What to Do When You Can’t Afford Your Car Payment

Problems Arising from Inability to Pay Car Installments

Inability to pay car installments can lead to multiple issues. Late or missed payments will be reported to credit bureaus, significantly affecting your credit report. The most important factor in your credit report is payment history, so these negative marks will have a substantial impact. Every month that a payment is delayed increases the negative effect on the credit report.

Dealing with the Lender

Being prepared and making it clear to the lender that you are working on resolving the issue is the best way to find a solution. First, look at your situation in the short term. When is the next due date for the installment, and how much can you pay, if possible? The lender may allow you to skip one month for a fee ranging from $25 to $50 added to the total installment amount. Although this is not ideal, this arrangement can buy time to implement a long-term plan.

Refinancing Options

Refinancing your loan essentially means taking out a new loan and using that money to pay off the old loan. If you have a good credit history – and this may be the case if you have acted quickly and avoided late payments – you may be able to secure a lower interest rate. However, the most effective way to reduce installments is to extend the loan term. For example, if you have 36 months remaining on your loan, you could refinance it for 48 months. This method usually increases the interest rate, but you will end up with significantly lower monthly payments.
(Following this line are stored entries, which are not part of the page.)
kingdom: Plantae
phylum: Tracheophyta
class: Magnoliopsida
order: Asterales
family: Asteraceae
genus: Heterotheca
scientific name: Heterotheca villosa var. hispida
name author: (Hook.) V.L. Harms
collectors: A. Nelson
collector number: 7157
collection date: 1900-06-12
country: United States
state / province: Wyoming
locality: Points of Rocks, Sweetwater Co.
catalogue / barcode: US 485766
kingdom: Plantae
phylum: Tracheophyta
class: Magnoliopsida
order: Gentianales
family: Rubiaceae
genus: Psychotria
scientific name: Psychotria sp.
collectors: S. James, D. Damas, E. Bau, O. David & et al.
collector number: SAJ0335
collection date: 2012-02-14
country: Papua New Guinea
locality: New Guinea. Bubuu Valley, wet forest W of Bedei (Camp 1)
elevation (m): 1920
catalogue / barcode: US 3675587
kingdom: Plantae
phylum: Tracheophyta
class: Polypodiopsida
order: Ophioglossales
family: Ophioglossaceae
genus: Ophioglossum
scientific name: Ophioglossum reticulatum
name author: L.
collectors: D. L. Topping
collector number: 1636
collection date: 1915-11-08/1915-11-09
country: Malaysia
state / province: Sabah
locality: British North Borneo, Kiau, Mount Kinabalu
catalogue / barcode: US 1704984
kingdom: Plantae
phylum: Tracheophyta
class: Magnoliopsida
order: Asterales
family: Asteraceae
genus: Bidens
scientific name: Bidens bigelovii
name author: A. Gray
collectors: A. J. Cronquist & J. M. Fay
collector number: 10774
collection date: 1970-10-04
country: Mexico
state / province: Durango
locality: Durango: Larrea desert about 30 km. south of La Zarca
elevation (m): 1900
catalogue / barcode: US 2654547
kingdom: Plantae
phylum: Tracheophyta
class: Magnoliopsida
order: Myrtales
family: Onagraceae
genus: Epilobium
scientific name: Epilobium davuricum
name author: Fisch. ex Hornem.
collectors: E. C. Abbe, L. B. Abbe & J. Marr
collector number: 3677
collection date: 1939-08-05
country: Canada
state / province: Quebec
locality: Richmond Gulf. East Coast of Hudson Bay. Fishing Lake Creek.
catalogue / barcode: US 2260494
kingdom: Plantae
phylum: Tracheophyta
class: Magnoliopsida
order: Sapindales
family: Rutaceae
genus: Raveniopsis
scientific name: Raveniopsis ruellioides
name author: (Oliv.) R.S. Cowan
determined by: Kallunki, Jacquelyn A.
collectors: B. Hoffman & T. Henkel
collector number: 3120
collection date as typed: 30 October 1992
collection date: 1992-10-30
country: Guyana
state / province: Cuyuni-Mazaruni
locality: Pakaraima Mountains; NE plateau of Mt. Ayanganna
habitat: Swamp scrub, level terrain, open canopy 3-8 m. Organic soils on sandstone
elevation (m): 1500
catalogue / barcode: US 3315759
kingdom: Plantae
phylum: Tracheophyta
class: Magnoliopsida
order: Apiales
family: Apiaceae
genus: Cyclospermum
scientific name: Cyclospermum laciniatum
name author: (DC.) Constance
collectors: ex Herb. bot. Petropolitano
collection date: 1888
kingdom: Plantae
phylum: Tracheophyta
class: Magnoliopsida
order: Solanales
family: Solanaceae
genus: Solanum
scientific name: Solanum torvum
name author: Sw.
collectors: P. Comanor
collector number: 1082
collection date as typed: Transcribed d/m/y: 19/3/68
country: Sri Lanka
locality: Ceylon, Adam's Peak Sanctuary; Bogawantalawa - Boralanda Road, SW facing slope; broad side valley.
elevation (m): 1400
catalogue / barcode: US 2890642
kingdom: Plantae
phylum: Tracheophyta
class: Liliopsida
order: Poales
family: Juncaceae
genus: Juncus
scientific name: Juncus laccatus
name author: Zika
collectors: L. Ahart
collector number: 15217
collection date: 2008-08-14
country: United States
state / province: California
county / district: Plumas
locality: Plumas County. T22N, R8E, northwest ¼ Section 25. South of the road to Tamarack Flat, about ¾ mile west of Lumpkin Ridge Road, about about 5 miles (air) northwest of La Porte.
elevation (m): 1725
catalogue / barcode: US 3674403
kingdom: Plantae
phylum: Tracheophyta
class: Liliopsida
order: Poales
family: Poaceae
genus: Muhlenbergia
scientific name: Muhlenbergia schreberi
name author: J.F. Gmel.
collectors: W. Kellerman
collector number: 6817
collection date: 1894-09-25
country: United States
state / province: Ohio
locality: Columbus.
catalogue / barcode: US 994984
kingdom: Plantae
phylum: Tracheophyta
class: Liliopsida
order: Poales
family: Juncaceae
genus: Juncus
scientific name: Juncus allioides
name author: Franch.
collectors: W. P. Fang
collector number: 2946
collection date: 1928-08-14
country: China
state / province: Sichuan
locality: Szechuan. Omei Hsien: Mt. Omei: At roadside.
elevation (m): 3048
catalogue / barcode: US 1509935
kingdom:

Selling the Car Yourself vs. Trading It In

For a potentially greater profit, try selling the car yourself. Kelley Blue Book reports that you can get about 15% to 25% more than what you would receive as a trade-in. For example, if a dealer offers $10,000, you could expect to receive $11,500 to $12,500 by selling the car yourself.

Getting Out of a Lease

If you have leased a car and are behind on payments, it presents a completely different challenge, but the goal is the same: to get out of debt without damaging your credit report. A lease transfer may be an option, but depending on how quickly you reach an agreement, you might have to accept some losses on the money you paid upfront.

Buying an Inexpensive Car

Once you sell your current car, consider options that are more budget-friendly. Check your local public transportation system to see if it fits your lifestyle and the actual necessity of owning a car. You might be able to go without a car for a few months while saving money and recovering from your financial difficulties. If a car is essential, buy an inexpensive one and try to pay for it in full. By shopping online, you can find a reliable used car for $2,000 or $3,000. If you need to borrow money to purchase a car, try to pay as much as possible upfront to keep the installments low so that you don’t face the same issue again, as long as you are able to do so.